Supplied information:
_ _ _
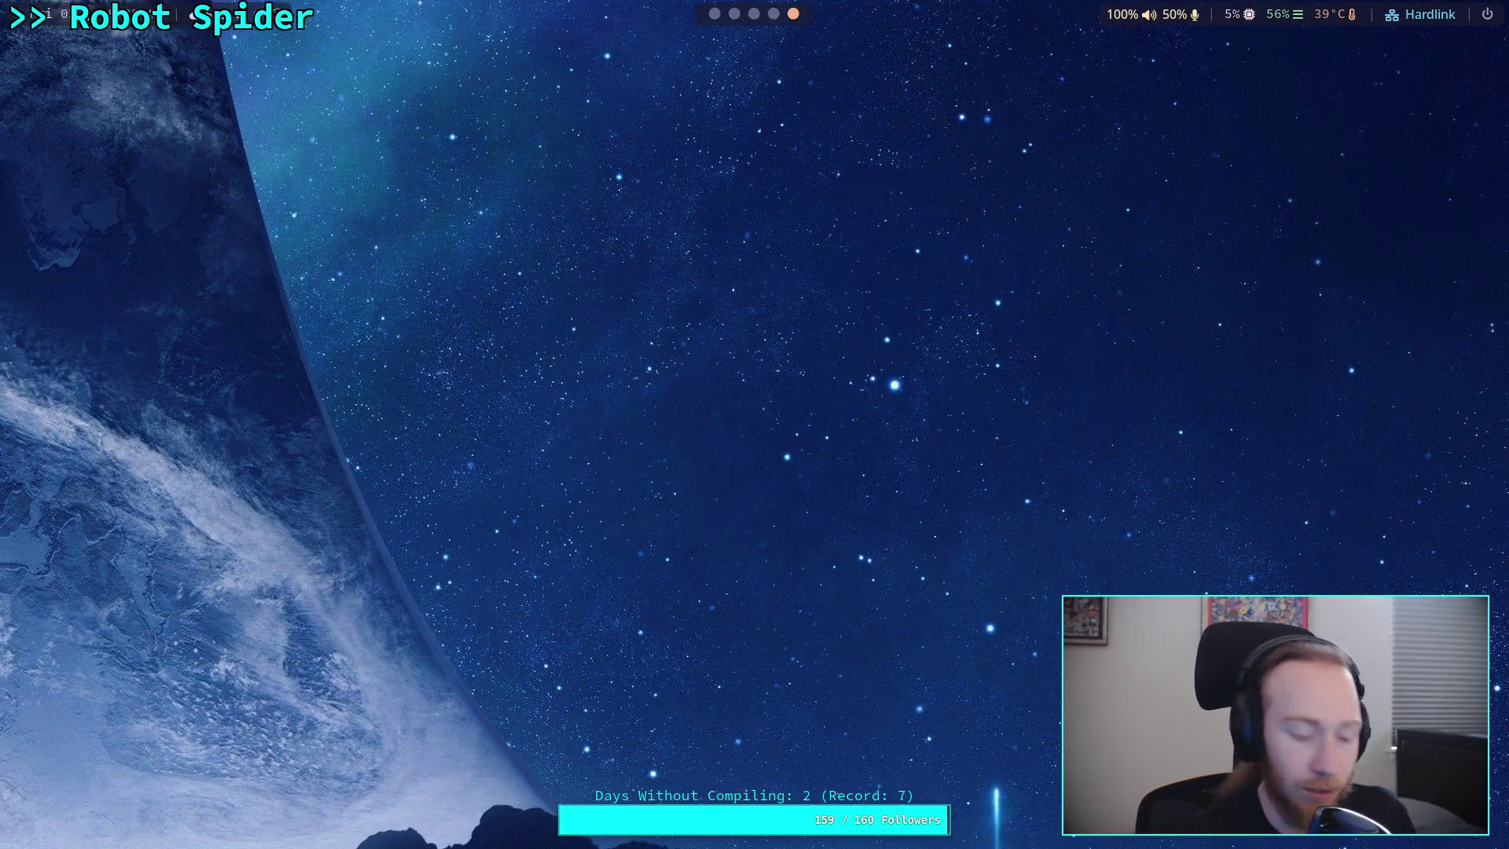
pyautogui.press('super+r')
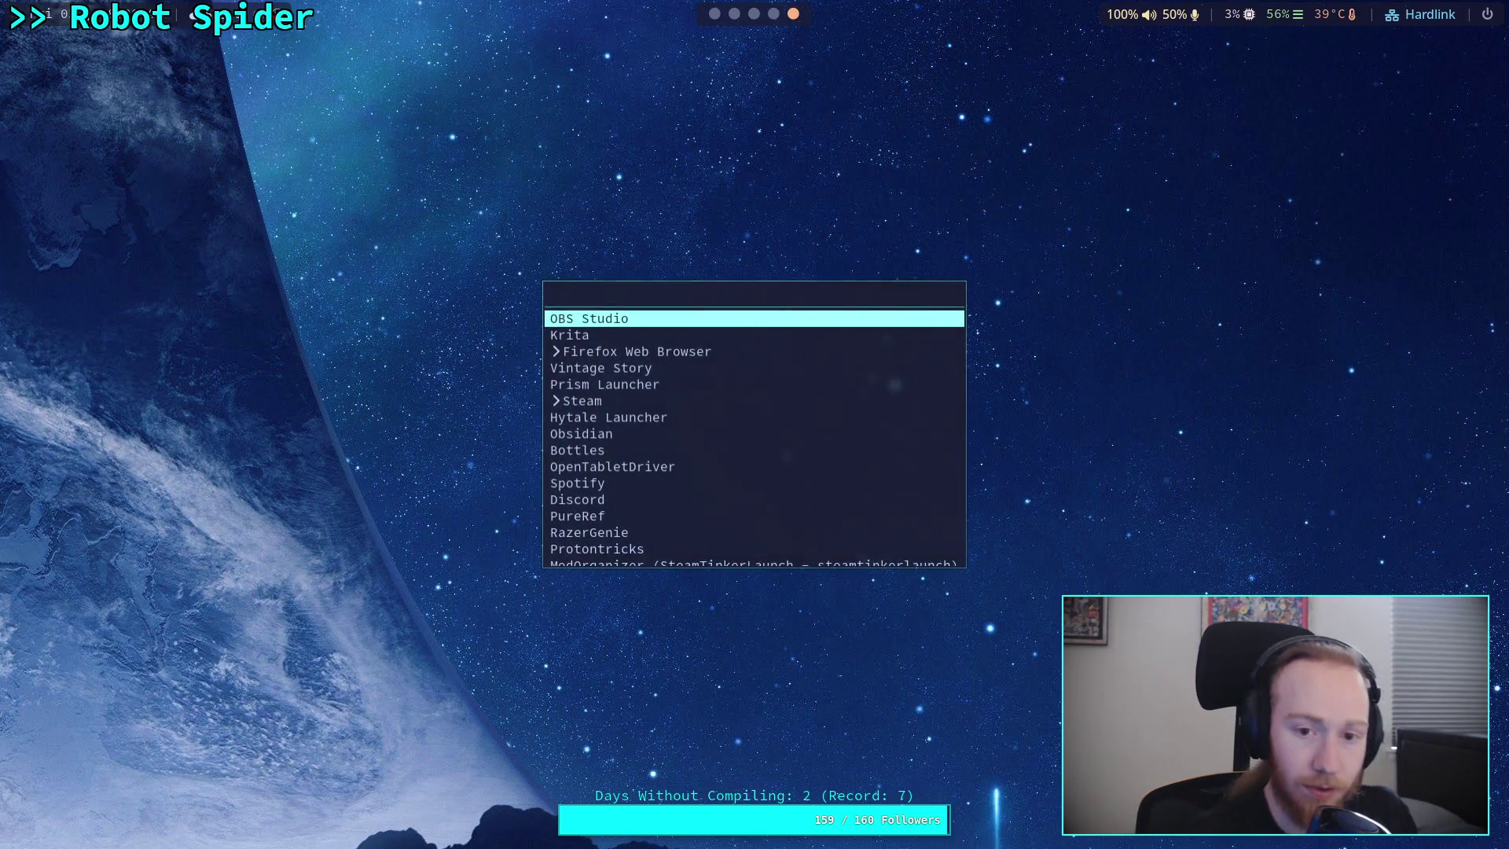
pyautogui.press('Down')
pyautogui.press('Return')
_ _ _
Problem statement:
Omitting all pictures, give the preceding listing again exactly.

Your response:
pyautogui.press('super+r')
pyautogui.press('Down')
pyautogui.press('Return')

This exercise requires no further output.